The inspection should include at minimum:

  • Battery state-of-health diagnostic scan. Every major EV platform exposes battery SOC and capacity data through the OBD2 port or manufacturer diagnostic tools. A three-year-old vehicle should retain 90%+ of original capacity; a five-year-old should retain 85%+. Substantially worse numbers indicate either platform issues or abuse.
  • Tire condition and wear pattern analysis. Uneven wear indicates alignment issues or aggressive cornering. Mismatched tire brands or sizes across axles indicates the owner cut corners on replacement. Season-inappropriate tires (summer tires year-round, worn-out all-seasons in snow regions) indicate poor upkeep broadly. Tire tread depth and rotation history are among the most reliable diagnostics of overall owner care — a well-maintained vehicle almost always has well-maintained tires.
  • Service record review. Ask for complete service history. Dealer-stamped maintenance logs, software update records, and any warranty claims filed. Gaps in the service history matter. Multiple address changes in the service records may indicate the vehicle traveled between owners faster than typical — worth investigating why.
  • Visual inspection for signs of abuse. Undercarriage damage, curb rash, curb-struck wheels, aftermarket modifications without documentation, and signs of collision repair not disclosed by the seller.
  • Recall campaign completion verification. Run the specific VIN through the regulator databases linked above. Every applicable recall campaign should show "remedy completed" status. If campaigns are outstanding, get them completed before taking possession — campaigns that were not completed by the previous owner may transfer to you as the new registered owner.

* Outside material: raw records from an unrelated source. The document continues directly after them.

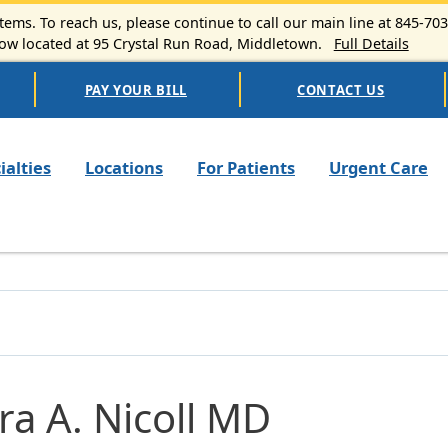
ems. To reach us, please continue to call our main line at 845-70
 located at 95 Crystal Run Road, Middletown.
Full Details
PAY YOUR BILL
CONTACT US
n navigation
ialties
Locations
For Patients
Urgent Care
ra A. Nicoll MD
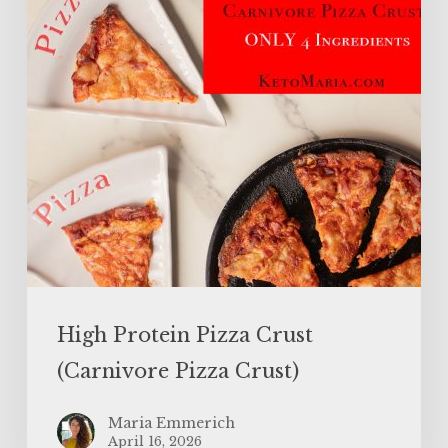
(Carnivore
Pizza
Crust)
High Protein Pizza Crust
(Carnivore Pizza Crust)
Maria Emmerich
April 16, 2026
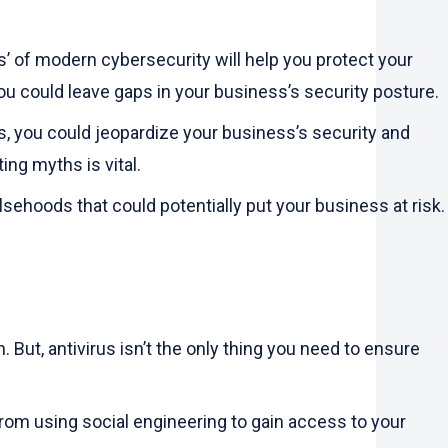
’ of modern cybersecurity will help you protect your
ou could leave gaps in your business’s security posture.
ts, you could jeopardize your business’s security and
ng myths is vital.
lsehoods that could potentially put your business at risk.
But, antivirus isn’t the only thing you need to ensure
from using social engineering to gain access to your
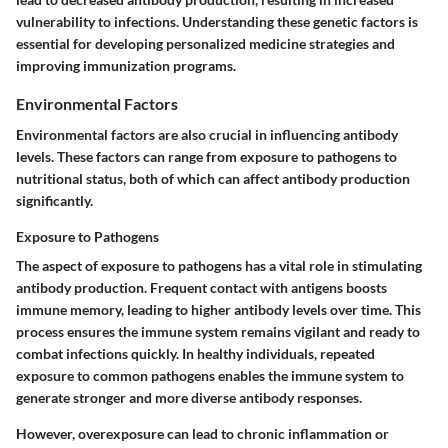
vulnerability to infections. Understanding these genetic factors is
essential for developing personalized medicine strategies and
improving immunization programs.
Environmental Factors
Environmental factors are also crucial in influencing antibody
levels. These factors can range from exposure to pathogens to
nutritional status, both of which can affect antibody production
significantly.
Exposure to Pathogens
The aspect of exposure to pathogens has a vital role in stimulating
antibody production. Frequent contact with antigens boosts
immune memory, leading to higher antibody levels over time. This
process ensures the immune system remains vigilant and ready to
combat infections quickly. In healthy individuals, repeated
exposure to common pathogens enables the immune system to
generate stronger and more diverse antibody responses.
However, overexposure can lead to chronic inflammation or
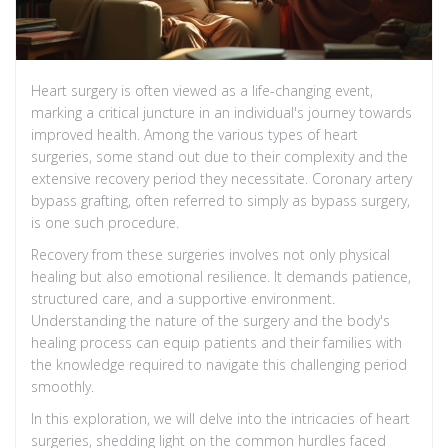
Heart surgery is often viewed as a life-changing event,
marking a critical juncture in an individual's journey towards
improved health. Among the various types of heart
surgeries, some stand out due to their complexity and the
extensive recovery period they necessitate. Coronary artery
bypass grafting, often referred to simply as bypass surgery,
is one such procedure.
Recovery from these surgeries involves not only physical
healing but also emotional resilience. It demands patience,
structured care, and a supportive environment.
Understanding the nature of the surgery and the body's
healing process can equip patients and their families with
the knowledge required to navigate this challenging period
smoothly.
In this exploration, we will delve into the intricacies of heart
surgeries, shedding light on the common hurdles faced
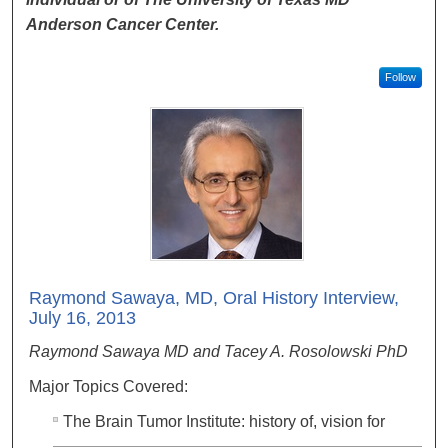
Anderson Cancer Center.
Follow
Raymond Sawaya, MD, Oral History Interview,
July 16, 2013
Raymond Sawaya MD and Tacey A. Rosolowski PhD
Major Topics Covered:
The Brain Tumor Institute: history of, vision for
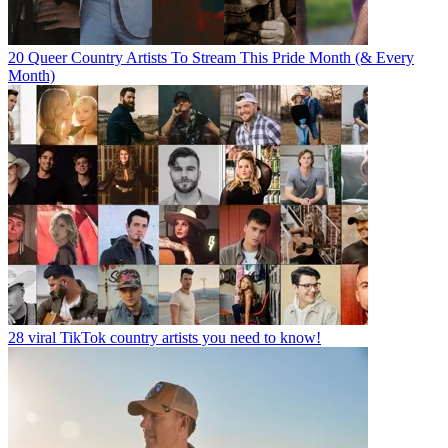
20 Queer Country Artists To Stream This Pride Month (& Every
Month)
28 viral TikTok country artists you need to know!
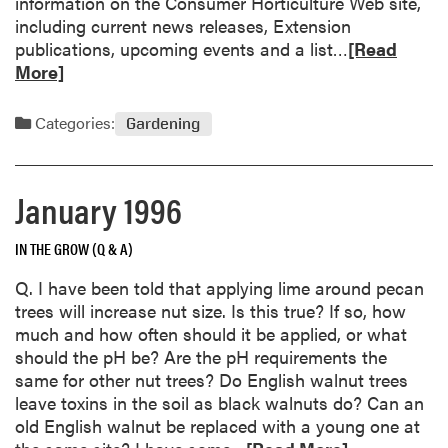
information on the Consumer Horticulture Web site,
including current news releases, Extension
R
publications, upcoming events and a list…
[Read
e
More]
a
d
Categories:
Gardening
m
o
r
January 1996
e
a
IN THE GROW (Q & A)
b
o
Q. I have been told that applying lime around pecan
u
trees will increase nut size. Is this true? If so, how
t
much and how often should it be applied, or what
G
should the pH be? Are the pH requirements the
a
same for other nut trees? Do English walnut trees
r
leave toxins in the soil as black walnuts do? Can an
d
old English walnut be replaced with a young one at
e
R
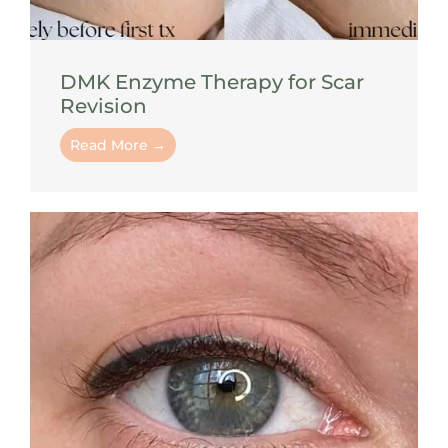
DMK Enzyme Therapy for Scar
Revision
Read More →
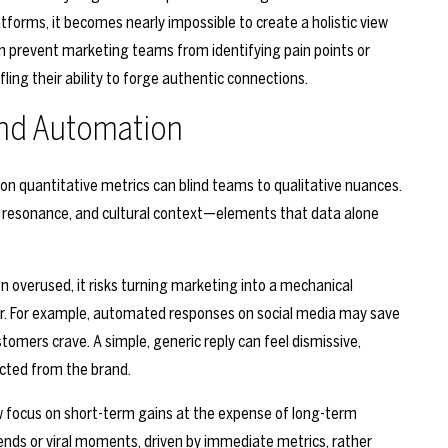
tforms, it becomes nearly impossible to create a holistic view
an prevent marketing teams from identifying pain points or
ing their ability to forge authentic connections.
and Automation
e on quantitative metrics can blind teams to qualitative nuances.
l resonance, and cultural context—elements that data alone
 overused, it risks turning marketing into a mechanical
or. For example, automated responses on social media may save
tomers crave. A simple, generic reply can feel dismissive,
cted from the brand.
row focus on short-term gains at the expense of long-term
ends or viral moments, driven by immediate metrics, rather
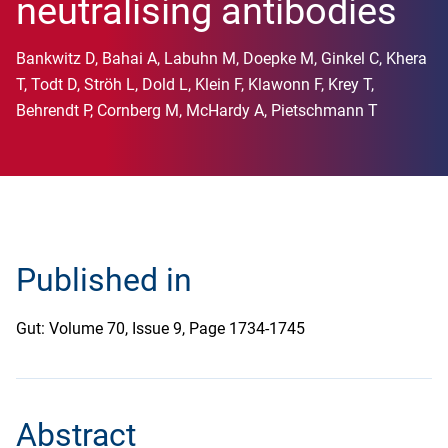
neutralising antibodies
Bankwitz D, Bahai A, Labuhn M, Doepke M, Ginkel C, Khera
T, Todt D, Ströh L, Dold L, Klein F, Klawonn F, Krey T,
Behrendt P, Cornberg M, McHardy A, Pietschmann T
Published in
Gut: Volume 70, Issue 9, Page 1734-1745
Abstract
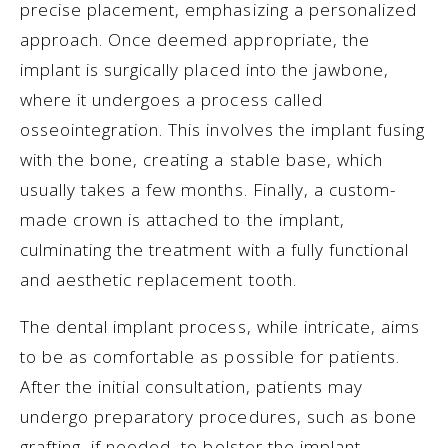
precise placement, emphasizing a personalized
approach. Once deemed appropriate, the
implant is surgically placed into the jawbone,
where it undergoes a process called
osseointegration. This involves the implant fusing
with the bone, creating a stable base, which
usually takes a few months. Finally, a custom-
made crown is attached to the implant,
culminating the treatment with a fully functional
and aesthetic replacement tooth.
The dental implant process, while intricate, aims
to be as comfortable as possible for patients.
After the initial consultation, patients may
undergo preparatory procedures, such as bone
grafting, if needed, to bolster the implant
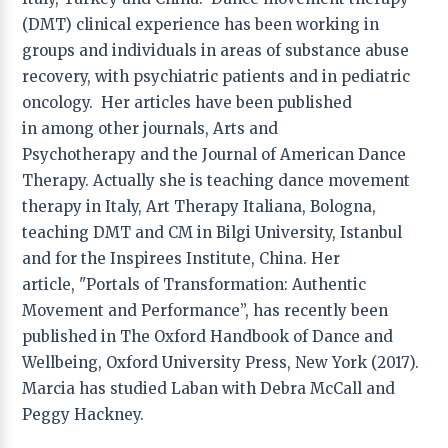
Applied Drama
(DMT) clinical experience has been working in
Hsiao Hua Chang
− National Taiwan University of
groups and individuals in areas of substance abuse
Arts, Taipei, Taiwan
recovery, with psychiatric patients and in pediatric
Liwen Ma
− Beijing Normal University, Beijing, China
oncology. Her articles have been published
Yong Wen Peng
− Shanghai Theater Academy,
Shanghai, China
in among other journals, Arts and
Psychotherapy and the Journal of American Dance
Applied Psychology
Therapy. Actually she is teaching dance movement
He Ming Wu
− China University of Geosciences,
therapy in Italy, Art Therapy Italiana, Bologna,
Wuhan, China
teaching DMT and CM in Bilgi University, Istanbul
and for the Inspirees Institute, China. Her
Art Education
article, "Portals of Transformation: Authentic
Fang Dong
− East China Normal University, Shanghai,
Movement and Performance”, has recently been
China
published in The Oxford Handbook of Dance and
Teresa Torres de Eça,
− University of Algarve,
Portugal
Wellbeing, Oxford University Press, New York (2017).
Jun Hu
− Hangzhou Normal University, Hangzhou,
Marcia has studied Laban with Debra McCall and
China
Peggy Hackney.
Cheng Yang
− Shanghai Maritime University,
Shanghai, China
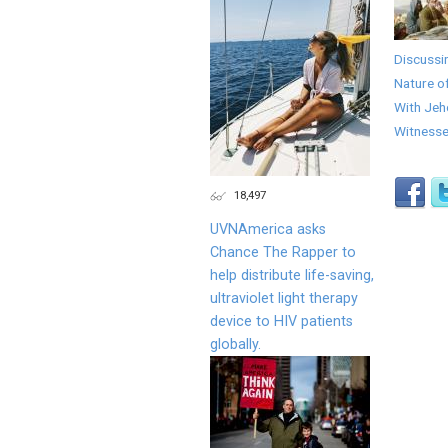
Discussi
Nature o
With Jeh
Witness
18,497
UVNAmerica asks
Chance The Rapper to
help distribute life-saving,
ultraviolet light therapy
device to HIV patients
globally.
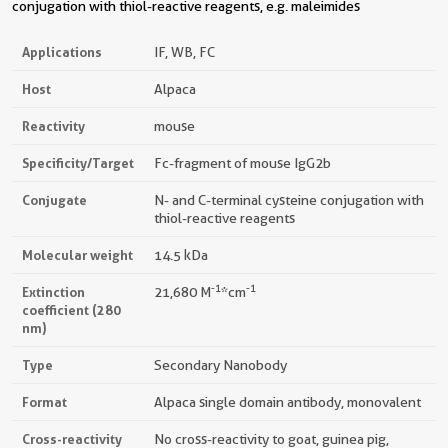
conjugation with thiol-reactive reagents, e.g. maleimides
Applications
IF, WB, FC
Host
Alpaca
Reactivity
mouse
Specificity/Target
Fc-fragment of mouse IgG2b
Conjugate
N- and C-terminal cysteine conjugation with
thiol-reactive reagents
Molecular weight
14.5 kDa
-1
-1
Extinction
21,680 M
*cm
coefficient (280
nm)
Type
Secondary Nanobody
Format
Alpaca single domain antibody, monovalent
Cross-reactivity
No cross-reactivity to goat, guinea pig,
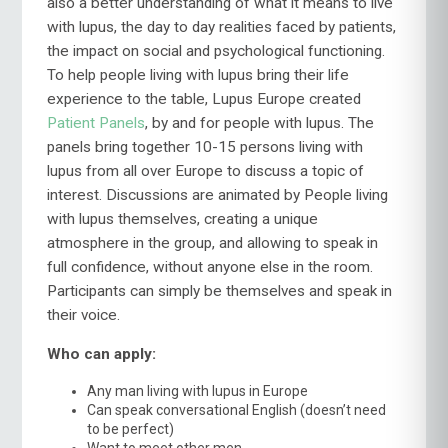
also a better understanding of what it means to live
with lupus, the day to day realities faced by patients,
the impact on social and psychological functioning.
To help people living with lupus bring their life
experience to the table, Lupus Europe created
Patient Panels
, by and for people with lupus. The
panels bring together 10-15 persons living with
lupus from all over Europe to discuss a topic of
interest. Discussions are animated by People living
with lupus themselves, creating a unique
atmosphere in the group, and allowing to speak in
full confidence, without anyone else in the room.
Participants can simply be themselves and speak in
their voice.
Who can apply:
Any man living with lupus in Europe
Can speak conversational English (doesn’t need
to be perfect)
Want to meet other men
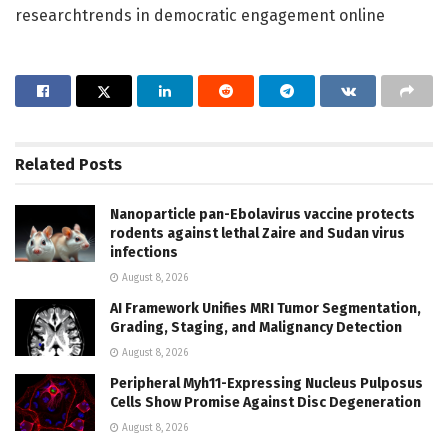
researchtrends in democratic engagement online
Related
Posts
Nanoparticle pan-Ebolavirus vaccine protects
rodents against lethal Zaire and Sudan virus
infections
August 8, 2026
AI Framework Unifies MRI Tumor Segmentation,
Grading, Staging, and Malignancy Detection
August 8, 2026
Peripheral Myh11-Expressing Nucleus Pulposus
Cells Show Promise Against Disc Degeneration
August 8, 2026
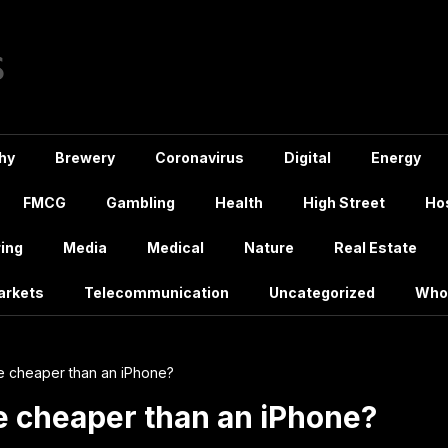
hy
Brewery
Coronavirus
Digital
Energy
FMCG
Gambling
Health
High Street
Hos
ing
Media
Medical
Nature
Real Estate
arkets
Telecommunication
Uncategorized
Who
e cheaper than an iPhone?
e cheaper than an iPhone?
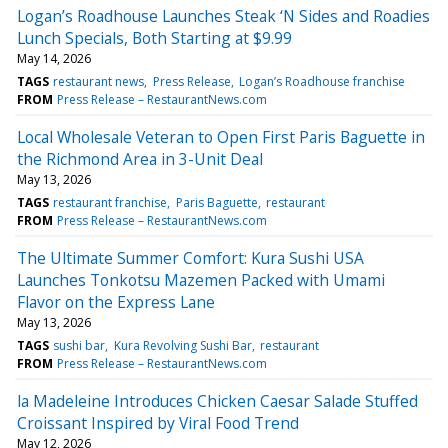
Logan’s Roadhouse Launches Steak ‘N Sides and Roadies
Lunch Specials, Both Starting at $9.99
May 14, 2026
TAGS
restaurant news
Press Release
Logan’s Roadhouse franchise
FROM
Press Release – RestaurantNews.com
Local Wholesale Veteran to Open First Paris Baguette in
the Richmond Area in 3-Unit Deal
May 13, 2026
TAGS
restaurant franchise
Paris Baguette
restaurant
FROM
Press Release – RestaurantNews.com
The Ultimate Summer Comfort: Kura Sushi USA
Launches Tonkotsu Mazemen Packed with Umami
Flavor on the Express Lane
May 13, 2026
TAGS
sushi bar
Kura Revolving Sushi Bar
restaurant
FROM
Press Release – RestaurantNews.com
la Madeleine Introduces Chicken Caesar Salade Stuffed
Croissant Inspired by Viral Food Trend
May 12, 2026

Manufacturer maintenance requirements matter for warranty

EV manufacturers typically require specific inspections at defined intervals — often every 12 or 24 months — as a condition of full warranty coverage. These include brake fluid changes, cabin filter replacements, coolant system inspections, tire rotations, and software updates. Owners who neglect these requirements may have warranty claims denied even for issues entirely unrelated to the neglected item.

Check the specific owner's manual for your Nissan Leaf to understand what inspections are required and when. A vehicle with a complete documented inspection history is measurably more valuable — and lower risk — than an otherwise identical vehicle without maintenance records. When buying used, verify the service history yourself with the manufacturer's dealer network; don't rely solely on what the seller tells you.

What this rating means, specifically

A high failure index score indicates that the category of vehicle (this model, this year, this platform) carries elevated risk relative to alternatives. It does not mean any specific 2020 Nissan Leaf you encounter will fail. Conversely, a low failure index score does not guarantee a specific well-maintained vehicle is risk-free — a neglected low-risk vehicle can easily be worse than a well-maintained high-risk vehicle.

The rating is a starting point for due diligence, not a substitute for it.

This rating is an editorial assessment based on publicly available data and is not a safety rating, reliability guarantee, or buying recommendation. Individual vehicle condition varies substantially based on owner maintenance, driving style, charging habits, and environmental exposure. A high risk score does not predict failure of any specific vehicle, and a low risk score does not guarantee reliability. Always commission a pre-purchase inspection from a qualified EV technician, verify recall completion through the manufacturer and relevant regulator, and review complete service history before any significant purchase decision.